I have written in a 2011 Georgetown Law Journal article that if enough states do adopt the National Popular Vote plan such states might begin allocating electors according to the plan, then Congress has the power to and should adopt a law providing for more national uniformity to discern a meaningful national vote tally. Proposals like the TRUMP Act convince me all the more of the importance of federal legislation in this realm if and when states making up 270 or more electors sign onto the NPV plan.

5 responses to “Can and Should States Mandate Tax Return Disclosure as a Condition for Presidential Candidates to Appear on the Ballot?”

  1. Joe Paulson says:

    Such a requirement could be a means to enforce the Emoluments Clause though perhaps the implication there is that Congress would have the authority to do so.

  2. If providing tax return information were to be viewed as a precondition to ballot access, and thus as an eligibility prerequisite, is there any doubt that such a requirement violates the Eligibility Clause?

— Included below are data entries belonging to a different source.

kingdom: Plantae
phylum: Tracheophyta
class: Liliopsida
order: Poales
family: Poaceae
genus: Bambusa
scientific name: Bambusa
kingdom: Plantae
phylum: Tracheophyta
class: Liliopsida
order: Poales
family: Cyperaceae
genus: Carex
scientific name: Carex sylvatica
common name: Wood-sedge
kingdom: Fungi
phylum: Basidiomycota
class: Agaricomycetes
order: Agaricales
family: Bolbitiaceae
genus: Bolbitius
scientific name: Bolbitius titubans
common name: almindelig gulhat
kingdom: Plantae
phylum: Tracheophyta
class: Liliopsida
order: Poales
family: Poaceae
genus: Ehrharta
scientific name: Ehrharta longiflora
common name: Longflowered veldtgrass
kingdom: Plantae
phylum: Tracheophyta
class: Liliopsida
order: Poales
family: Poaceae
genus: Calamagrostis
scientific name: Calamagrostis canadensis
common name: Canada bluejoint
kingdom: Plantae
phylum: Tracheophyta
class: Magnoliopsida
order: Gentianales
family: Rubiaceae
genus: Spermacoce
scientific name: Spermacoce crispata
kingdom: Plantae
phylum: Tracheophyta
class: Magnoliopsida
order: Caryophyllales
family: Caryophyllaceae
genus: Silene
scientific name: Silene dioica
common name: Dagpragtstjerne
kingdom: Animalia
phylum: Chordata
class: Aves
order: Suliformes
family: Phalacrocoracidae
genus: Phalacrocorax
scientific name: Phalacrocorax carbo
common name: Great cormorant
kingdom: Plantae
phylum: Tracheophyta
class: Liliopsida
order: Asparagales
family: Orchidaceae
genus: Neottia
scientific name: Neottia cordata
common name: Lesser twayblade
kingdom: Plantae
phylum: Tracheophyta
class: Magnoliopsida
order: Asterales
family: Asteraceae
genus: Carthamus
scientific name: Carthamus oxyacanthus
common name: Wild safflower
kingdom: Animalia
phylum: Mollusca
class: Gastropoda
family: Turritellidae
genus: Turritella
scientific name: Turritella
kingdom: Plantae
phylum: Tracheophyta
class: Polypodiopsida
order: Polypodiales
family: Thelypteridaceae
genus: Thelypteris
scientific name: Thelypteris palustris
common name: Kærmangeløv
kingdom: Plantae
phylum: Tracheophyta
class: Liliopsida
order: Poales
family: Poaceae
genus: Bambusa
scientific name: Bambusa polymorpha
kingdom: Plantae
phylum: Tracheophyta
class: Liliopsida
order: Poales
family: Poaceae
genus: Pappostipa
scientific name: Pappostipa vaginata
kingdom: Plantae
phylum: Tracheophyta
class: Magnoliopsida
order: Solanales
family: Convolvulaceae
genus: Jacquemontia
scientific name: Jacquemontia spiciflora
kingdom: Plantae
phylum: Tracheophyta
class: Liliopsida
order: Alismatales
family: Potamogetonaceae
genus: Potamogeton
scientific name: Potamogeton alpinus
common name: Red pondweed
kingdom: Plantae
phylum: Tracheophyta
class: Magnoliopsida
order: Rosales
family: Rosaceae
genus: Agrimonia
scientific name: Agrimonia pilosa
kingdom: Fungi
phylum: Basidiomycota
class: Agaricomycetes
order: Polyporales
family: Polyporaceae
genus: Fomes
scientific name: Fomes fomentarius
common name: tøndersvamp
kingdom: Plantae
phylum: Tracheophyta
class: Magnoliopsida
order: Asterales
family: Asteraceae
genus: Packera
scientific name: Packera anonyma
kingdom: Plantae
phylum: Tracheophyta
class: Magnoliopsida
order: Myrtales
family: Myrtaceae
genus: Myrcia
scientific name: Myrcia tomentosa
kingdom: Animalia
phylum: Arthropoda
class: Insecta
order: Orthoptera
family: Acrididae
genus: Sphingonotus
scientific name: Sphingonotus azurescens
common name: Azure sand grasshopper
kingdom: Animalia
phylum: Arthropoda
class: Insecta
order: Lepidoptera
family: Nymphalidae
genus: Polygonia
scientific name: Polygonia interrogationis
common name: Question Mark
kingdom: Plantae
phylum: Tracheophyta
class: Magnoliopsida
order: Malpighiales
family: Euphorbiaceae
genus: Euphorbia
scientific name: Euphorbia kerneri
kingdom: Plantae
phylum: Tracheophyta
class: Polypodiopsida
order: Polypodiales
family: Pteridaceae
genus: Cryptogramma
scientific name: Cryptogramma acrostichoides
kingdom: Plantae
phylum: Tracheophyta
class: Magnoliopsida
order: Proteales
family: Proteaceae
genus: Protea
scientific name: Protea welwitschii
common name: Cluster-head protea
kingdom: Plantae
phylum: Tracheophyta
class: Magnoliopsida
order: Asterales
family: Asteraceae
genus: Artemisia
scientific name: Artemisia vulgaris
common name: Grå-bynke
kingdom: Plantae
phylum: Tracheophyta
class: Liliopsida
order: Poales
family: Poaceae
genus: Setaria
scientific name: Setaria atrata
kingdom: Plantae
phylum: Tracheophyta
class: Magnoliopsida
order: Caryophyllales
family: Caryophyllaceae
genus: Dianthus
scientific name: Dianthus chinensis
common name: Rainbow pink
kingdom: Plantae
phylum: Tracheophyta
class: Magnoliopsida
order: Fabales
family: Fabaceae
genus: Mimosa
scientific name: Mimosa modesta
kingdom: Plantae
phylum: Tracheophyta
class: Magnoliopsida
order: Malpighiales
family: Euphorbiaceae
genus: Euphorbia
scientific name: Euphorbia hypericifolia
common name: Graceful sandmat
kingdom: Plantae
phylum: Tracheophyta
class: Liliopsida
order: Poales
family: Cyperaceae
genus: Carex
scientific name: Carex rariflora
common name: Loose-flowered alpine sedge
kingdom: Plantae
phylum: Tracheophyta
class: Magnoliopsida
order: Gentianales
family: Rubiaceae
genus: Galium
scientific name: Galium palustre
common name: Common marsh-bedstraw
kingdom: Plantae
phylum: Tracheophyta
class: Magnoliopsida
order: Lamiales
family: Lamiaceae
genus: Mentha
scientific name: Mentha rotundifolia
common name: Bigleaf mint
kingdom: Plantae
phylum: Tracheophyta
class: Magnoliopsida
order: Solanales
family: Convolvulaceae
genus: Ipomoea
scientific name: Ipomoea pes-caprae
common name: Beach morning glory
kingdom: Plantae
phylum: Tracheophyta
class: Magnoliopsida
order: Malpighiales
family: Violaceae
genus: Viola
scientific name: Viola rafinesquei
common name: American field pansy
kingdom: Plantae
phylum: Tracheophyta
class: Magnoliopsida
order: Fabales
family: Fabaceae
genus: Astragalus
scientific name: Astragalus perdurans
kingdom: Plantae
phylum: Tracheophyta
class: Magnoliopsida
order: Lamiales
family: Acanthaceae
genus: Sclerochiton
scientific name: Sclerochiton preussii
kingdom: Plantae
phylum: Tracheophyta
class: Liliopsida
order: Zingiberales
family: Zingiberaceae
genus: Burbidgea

I doubt it.

  3. JOHN IN VIRGINIA says:

    Dear Vikram David Amar:

    The Trump Act is another “act” of sour grapes by the Liberal Communist (Democrats) on losing the Presidential Election. Donald Trump submitted a “Financial Statement” to the FEC, what else is needed. If Trump release a false Tax Return, then the IRS in the Audit would have caught such.

    Senator Reed “demonized” Mitt Romney on his Tax Return but yet Mitt did nothing wrong. In another avenue, Trump was under audit and many attorney’s, of both parties, agreed not to disclose until the Audit is over. I assure if President Obama was concerned , Obama would have placed pressure on the IRS to finish the Audit, but did not. But the “Romney” effect was one of the many reasons not to release his Tax Returns. John

  4. Donald Holland says:

    How about birth certificates?

  5. Jim Bush says:

    I personally feel that Mr. Trump, based on both his character and his qualifications, is the worst President we have ever (and, I hope, will ever) elect. I cannot understand why half the country would vote for such a human being. But it was well publicized that he adamantly refused to release his tax returns (which I believe was among the lesser revelations about him), and still approximately half the country (and more than half of the electoral college) voted for him. Apart from whether legislation mandating tax return disclosure would be proper under federal and state constitutions, I think the populace spoke loudly that it doesn’t believe tax return disclosure should be a prerequisite to run for, or serve as, President. As a knowing and public refusal to disclose tax returns isn’t the kind of “trampling on the rights of the minority” issue that is addressed by such things as the Bill of Rights, I think that the legislature of my state (California) and others have to accept that democracy in general and the electoral college in particular allows candidates to be elected over the objections (valid, or otherwise) of the minority. Our recourse is to insist he follow the law as President and to work harder (and smarter) for a different result at the next election.